Clinical Phenomenology of Fibromyalgia Syndrome in male patients - Same but Different.

Author:

Drusko Armin1,Renz Malika2,Schmidt Hannah3,Schlömp Lea2,Papaiannou Vassilios4,Schmidt Norbert5,Tost Heike2,Treede Rolf-Detlef6,Eich Wolfgang1,Tesarz Jonas1

Affiliation:

1. Department of General Internal Medicine and Psychosomatics, University Hospital Heidelberg, Heidelberg University, Heidelberg, Germany

2. Department of Psychiatry and Psychotherapy, Central Institute of Mental Health Medical Faculty Mannheim, Heidelberg University, Germany

3. Department of Neurophysiology, MCTN, Medical Faculty Mannheim, Heidelberg University, Germany

4. Acura-Center for Rheumatology Baden-Baden

5. Acura-Klinik of Psychosomatic Medicine Baden-Baden

6. epartment of Neurophysiology, MCTN, Medical Faculty Mannheim, Heidelberg University, Germany

Abstract

Abstract Background The majority of knowledge about fibromyalgia syndrome (FMS) derives from studies of female patients. Little is known about the clinical characteristics and treatment outcomes of male FMS patients. Objective We investigated whether male FMS patients differ from female patients in terms of 1.) symptom burden, 2.) psychological characteristics, and 3.) clinical treatment response.
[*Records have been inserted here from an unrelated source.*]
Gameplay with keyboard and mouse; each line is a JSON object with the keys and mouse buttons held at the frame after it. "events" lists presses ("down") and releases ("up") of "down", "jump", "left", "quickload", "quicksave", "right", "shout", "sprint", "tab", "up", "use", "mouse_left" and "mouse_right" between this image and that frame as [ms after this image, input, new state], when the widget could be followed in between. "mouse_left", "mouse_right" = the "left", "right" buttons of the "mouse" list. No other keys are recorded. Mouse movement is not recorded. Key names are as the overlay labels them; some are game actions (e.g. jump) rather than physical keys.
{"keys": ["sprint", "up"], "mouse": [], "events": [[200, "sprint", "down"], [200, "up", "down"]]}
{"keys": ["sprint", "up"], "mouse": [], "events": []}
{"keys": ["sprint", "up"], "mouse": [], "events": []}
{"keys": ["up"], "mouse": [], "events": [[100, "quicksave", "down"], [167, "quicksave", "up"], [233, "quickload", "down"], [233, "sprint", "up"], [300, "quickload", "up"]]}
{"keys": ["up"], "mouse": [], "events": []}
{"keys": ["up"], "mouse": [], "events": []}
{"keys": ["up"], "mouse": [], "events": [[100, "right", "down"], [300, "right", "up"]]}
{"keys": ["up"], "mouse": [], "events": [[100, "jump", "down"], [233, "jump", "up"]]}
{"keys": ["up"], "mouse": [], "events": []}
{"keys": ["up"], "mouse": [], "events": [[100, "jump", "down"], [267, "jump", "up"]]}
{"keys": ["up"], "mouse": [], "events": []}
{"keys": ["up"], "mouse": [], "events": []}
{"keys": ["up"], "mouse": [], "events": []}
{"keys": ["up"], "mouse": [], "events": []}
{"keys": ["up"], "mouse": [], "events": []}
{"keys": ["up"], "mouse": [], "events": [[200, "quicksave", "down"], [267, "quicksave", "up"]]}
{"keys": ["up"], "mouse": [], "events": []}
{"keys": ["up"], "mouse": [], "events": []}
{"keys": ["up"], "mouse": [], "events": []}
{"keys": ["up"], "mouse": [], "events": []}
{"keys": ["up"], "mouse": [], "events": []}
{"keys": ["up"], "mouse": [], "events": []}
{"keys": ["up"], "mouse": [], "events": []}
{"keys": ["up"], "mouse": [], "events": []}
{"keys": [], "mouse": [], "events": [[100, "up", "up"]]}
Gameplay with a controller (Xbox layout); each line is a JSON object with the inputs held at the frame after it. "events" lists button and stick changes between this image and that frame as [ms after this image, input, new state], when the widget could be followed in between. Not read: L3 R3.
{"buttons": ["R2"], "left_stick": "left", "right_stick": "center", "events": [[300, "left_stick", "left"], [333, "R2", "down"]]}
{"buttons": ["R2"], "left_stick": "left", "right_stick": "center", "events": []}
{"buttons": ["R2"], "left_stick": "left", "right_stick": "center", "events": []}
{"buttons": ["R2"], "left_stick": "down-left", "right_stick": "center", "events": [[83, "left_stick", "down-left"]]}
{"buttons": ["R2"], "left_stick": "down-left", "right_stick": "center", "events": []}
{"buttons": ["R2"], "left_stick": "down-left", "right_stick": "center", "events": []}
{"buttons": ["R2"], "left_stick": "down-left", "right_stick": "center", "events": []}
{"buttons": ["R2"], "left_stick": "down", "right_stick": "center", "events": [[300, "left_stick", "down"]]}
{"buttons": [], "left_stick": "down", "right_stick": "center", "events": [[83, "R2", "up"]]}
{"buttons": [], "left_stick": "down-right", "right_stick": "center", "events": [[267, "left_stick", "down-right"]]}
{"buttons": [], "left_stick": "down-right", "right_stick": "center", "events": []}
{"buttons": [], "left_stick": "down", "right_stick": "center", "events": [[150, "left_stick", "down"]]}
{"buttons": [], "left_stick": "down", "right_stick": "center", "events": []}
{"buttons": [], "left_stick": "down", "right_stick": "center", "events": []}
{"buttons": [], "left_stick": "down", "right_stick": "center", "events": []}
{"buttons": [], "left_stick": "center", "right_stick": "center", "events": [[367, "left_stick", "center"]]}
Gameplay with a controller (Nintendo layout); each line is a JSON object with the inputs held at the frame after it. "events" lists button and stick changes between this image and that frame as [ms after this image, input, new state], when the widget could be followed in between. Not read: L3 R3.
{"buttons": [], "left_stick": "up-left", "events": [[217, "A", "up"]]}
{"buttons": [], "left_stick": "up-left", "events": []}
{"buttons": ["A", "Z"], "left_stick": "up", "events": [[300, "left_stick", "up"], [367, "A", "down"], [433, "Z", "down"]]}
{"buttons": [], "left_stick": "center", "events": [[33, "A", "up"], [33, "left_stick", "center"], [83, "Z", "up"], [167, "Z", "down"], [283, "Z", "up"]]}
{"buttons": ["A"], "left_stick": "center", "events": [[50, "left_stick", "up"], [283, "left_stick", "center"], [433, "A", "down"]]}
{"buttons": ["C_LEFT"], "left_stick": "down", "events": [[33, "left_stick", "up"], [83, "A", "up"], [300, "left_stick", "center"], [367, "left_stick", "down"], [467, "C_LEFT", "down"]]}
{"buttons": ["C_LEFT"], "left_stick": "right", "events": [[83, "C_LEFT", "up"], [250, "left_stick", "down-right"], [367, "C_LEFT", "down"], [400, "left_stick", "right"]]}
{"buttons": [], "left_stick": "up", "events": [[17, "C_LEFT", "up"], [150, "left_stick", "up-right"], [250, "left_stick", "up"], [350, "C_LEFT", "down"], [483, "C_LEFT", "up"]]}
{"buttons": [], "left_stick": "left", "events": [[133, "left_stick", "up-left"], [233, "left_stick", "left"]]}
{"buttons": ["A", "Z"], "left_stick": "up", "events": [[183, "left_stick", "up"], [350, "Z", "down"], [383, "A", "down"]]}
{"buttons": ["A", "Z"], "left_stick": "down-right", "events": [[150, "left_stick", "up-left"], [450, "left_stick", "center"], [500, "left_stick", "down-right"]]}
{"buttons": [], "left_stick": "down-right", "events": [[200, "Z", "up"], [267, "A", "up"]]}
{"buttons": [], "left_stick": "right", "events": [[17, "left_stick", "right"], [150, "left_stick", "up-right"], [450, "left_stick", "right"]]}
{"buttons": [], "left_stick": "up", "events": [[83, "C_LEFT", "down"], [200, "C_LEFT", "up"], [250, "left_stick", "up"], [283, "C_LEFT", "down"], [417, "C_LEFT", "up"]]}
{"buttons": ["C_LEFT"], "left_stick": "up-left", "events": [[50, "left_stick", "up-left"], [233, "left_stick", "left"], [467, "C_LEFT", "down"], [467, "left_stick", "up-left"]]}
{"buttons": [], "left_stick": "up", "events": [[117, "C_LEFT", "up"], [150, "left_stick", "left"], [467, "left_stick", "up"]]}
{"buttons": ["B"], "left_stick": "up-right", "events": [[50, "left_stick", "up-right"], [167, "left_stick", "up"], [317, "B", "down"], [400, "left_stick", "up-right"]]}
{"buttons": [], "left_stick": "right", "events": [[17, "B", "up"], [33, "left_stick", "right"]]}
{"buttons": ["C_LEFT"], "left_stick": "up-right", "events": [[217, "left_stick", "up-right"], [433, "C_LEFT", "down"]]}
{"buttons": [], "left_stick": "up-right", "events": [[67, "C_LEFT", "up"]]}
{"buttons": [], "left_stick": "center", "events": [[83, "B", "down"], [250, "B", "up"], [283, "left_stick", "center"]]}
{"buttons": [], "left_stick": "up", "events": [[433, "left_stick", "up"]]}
Methods For this retrospective cohort study with a prospective posttreatment-follow-up, we identified 263 male (4%) out of 5,541 FMS patients completing a three-week multimodal pain-treatment program. Male FMS patients (51.3±9.1 years) were age- and time-matched (1:4) with female FMS patients (N = 1052, 51.3±9.0 years). Data on clinical characteristics, psychological comorbidities and treatment response were obtained from medical records and validated questionnaires. Results Levels of perceived pain, psychological comorbidity, and functional capacity were similar between genders, although male FMS patients showed a higher prevalence for alcohol abuse. Compared to female patients, male FMS patients experienced themselves less often as overly accommodating (Cohen’s d=-0.42), but more often as self-sacrificing (d = 0.26) or intrusive (d = 0.23). Regarding pain coping, male patients were less likely to utilize mental distraction, rest- and relaxation techniques, or counteractive activities (d = 0.18–0.27). Male FMS patients showed a slightly worse overall response rate than women (69% vs. 77%), although differences between individual outcome measures were small (d < 0.2). Conclusion Although male and female FMS patients in our cohort were similar in clinical presentation and treatment response, the gender-specific differences in interpersonal problems and pain coping suggest a consideration of these aspects in the treatment of male FMS patients.